### [Fonte]
►
Noutro parágrafo, lê-se:
“As duas delegações afirmaram estar prontas a empenhar-se profundamente e no espírito de respeito e compreensão mútuos, na busca de uma plataforma de trabalho PARA pôr fim à guerra, e criar condições políticas, económicas e sociais que permitam trazer uma paz duradoura e normalizar a vida de todos os cidadãos moçambicanos.”[4]
Nesse comunicado, põe-se de lado a lógica dialéctica que dominou muitos anos no país, adopta-se o diálogo, o espírito de compreensão e entendimento mútuos como indicadores da convivência democrática.
A esses indicadores constantes do Acordo Geral de Paz devemos acrescentar, aliás, são especificações os indicadores de avaliação de estabilidade social, e que orientam as políticas internacionais modernas de desenvolvimento, que são a longevidade (ou seja, a possibilidade das pessoas “viverem uma vida mais longa e saudável”), o conhecimento (a possibilidade e oportunidade de as pessoas “serem instruídas”) e um padrão de vida adequado, ou seja, a possibilidade e a oportunidade de elas “gozarem dum nível de vida adequado”, que constituem o conteúdo do Ìndice do Desenvolvimento Humano (IDH).[5] Ao assinar o Memorando dos Objectivos do Desenvolvimento do Milénio, Moçambique aceitou esses indicadores.
◄
### [O que fazer]
a. Extraia do texto sobre a paz em Moçambique tudo o que vai de "A esses indicadores" até "aceitou esses indicadores.", sem mudar uma palavra.
b. Dê seguimento ao texto sobre a paz em Moçambique, começando logo depois da última frase.

### [Material]
►
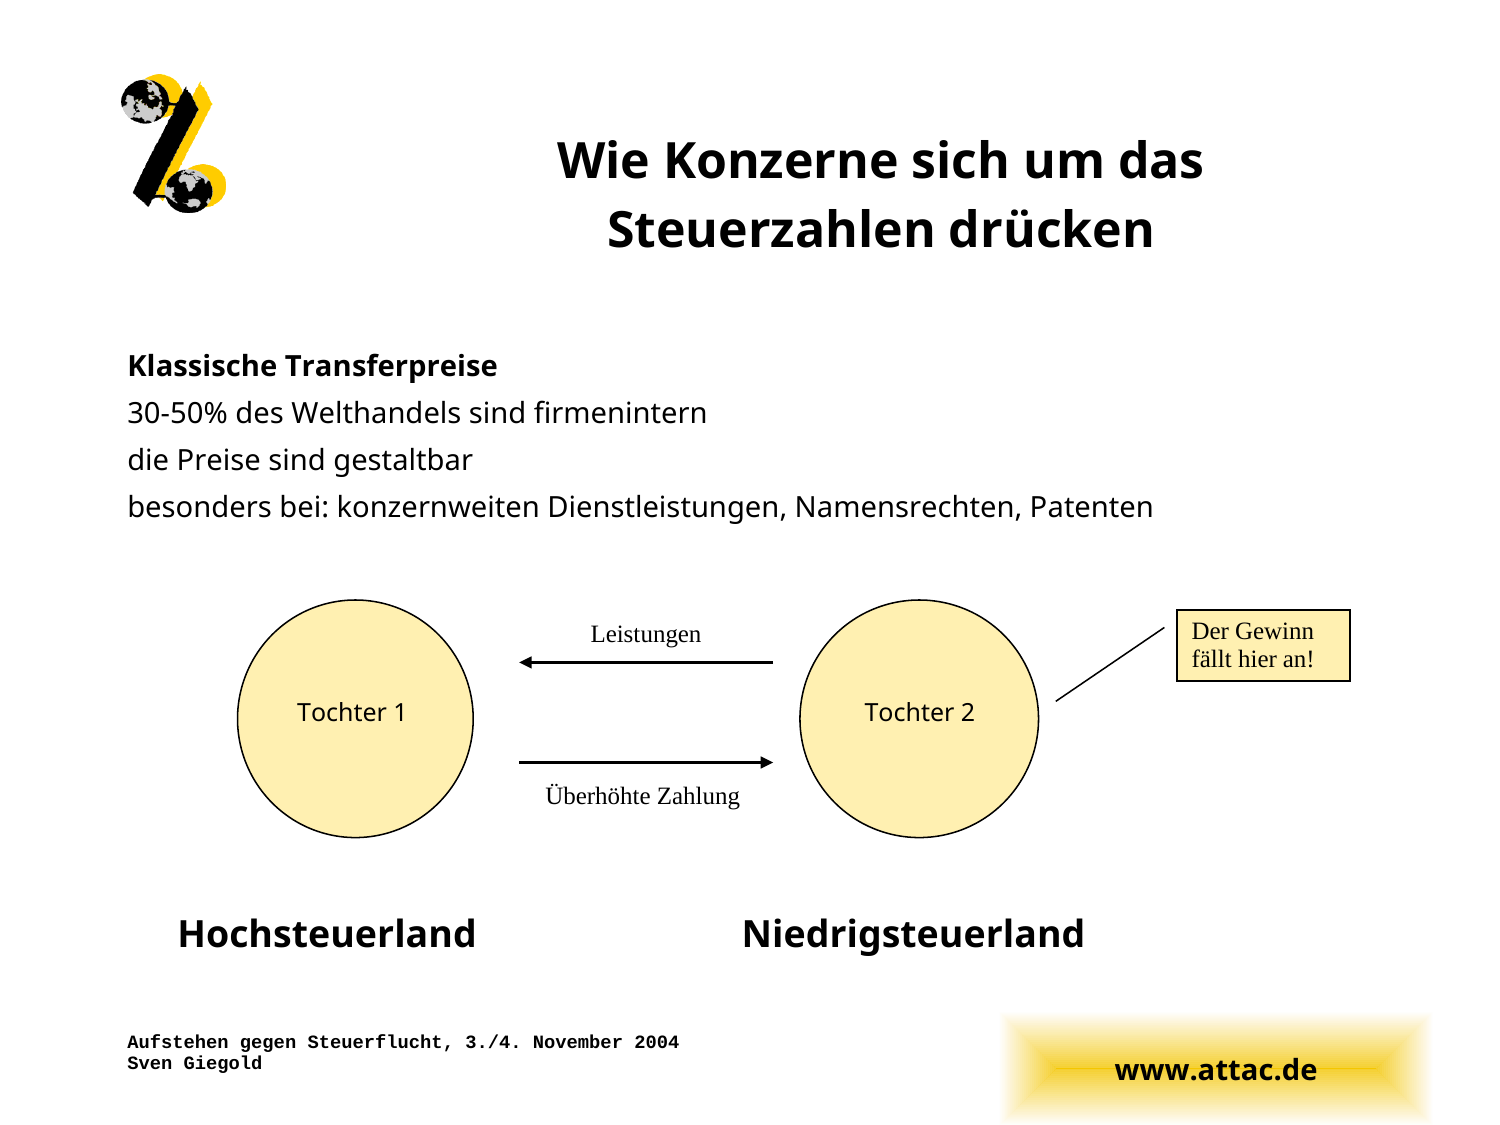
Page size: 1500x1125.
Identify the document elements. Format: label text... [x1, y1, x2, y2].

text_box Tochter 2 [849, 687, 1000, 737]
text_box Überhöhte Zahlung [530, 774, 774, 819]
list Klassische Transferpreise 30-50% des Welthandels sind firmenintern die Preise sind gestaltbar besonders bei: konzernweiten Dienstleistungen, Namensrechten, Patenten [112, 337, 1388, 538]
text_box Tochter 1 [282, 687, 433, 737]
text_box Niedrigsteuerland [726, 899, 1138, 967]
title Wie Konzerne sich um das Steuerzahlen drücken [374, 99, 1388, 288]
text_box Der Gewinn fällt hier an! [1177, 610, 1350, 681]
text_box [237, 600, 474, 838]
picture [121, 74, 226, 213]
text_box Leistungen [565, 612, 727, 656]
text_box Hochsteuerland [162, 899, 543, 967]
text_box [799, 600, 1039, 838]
◄
### [Respostas]
a.
A esses indicadores constantes do Acordo Geral de Paz devemos acrescentar, aliás, são especificações os indicadores de avaliação de estabilidade social, e que orientam as políticas internacionais modernas de desenvolvimento, que são a longevidade (ou seja, a possibilidade das pessoas “viverem uma vida mais longa e saudável”), o conhecimento (a possibilidade e oportunidade de as pessoas “serem instruídas”) e um padrão de vida adequado, ou seja, a possibilidade e a oportunidade de elas “gozarem dum nível de vida adequado”, que constituem o conteúdo do Ìndice do Desenvolvimento Humano (IDH).[5] Ao assinar o Memorando dos Objectivos do Desenvolvimento do Milénio, Moçambique aceitou esses indicadores.

b.
A outra questão é: como está a paz moçambicana, se a avaliarmos utilizando esses indicadores?
Não tenho resposta acabada nem pré-construída. Apenas posso dizer que a paz é um desafio, é um processo de construção permanente. Pode uma sociedade ter comida e emprego e não estar em paz. Uma sociedade pode estar recheada de tecnologias de ponta e não estar em paz. Adorno mostra quão “a relação com a técnica é tão ambígua, quanto aquela, aparentada, com o desporto.”[6] Sócrates mostrou que, não obstante a cidade de Atenas exibir estradas, muralhas, portos e arsenais militares, os atenienses não estavam em paz. Bastou uma parte da sociedade estar descontente com a governação da cidade, sentir-se excluída e andar marginalizada do processo de desenvolvimento, foi suficiente PARA ela sentir-se instável. Hoje, a Grécia volta a sentir a instabilidade pelas medidas de austeridade impostas pelas potências financeiras internacionais. Por isso digo que a paz é um processo de construção permanente e de forma cooperativa.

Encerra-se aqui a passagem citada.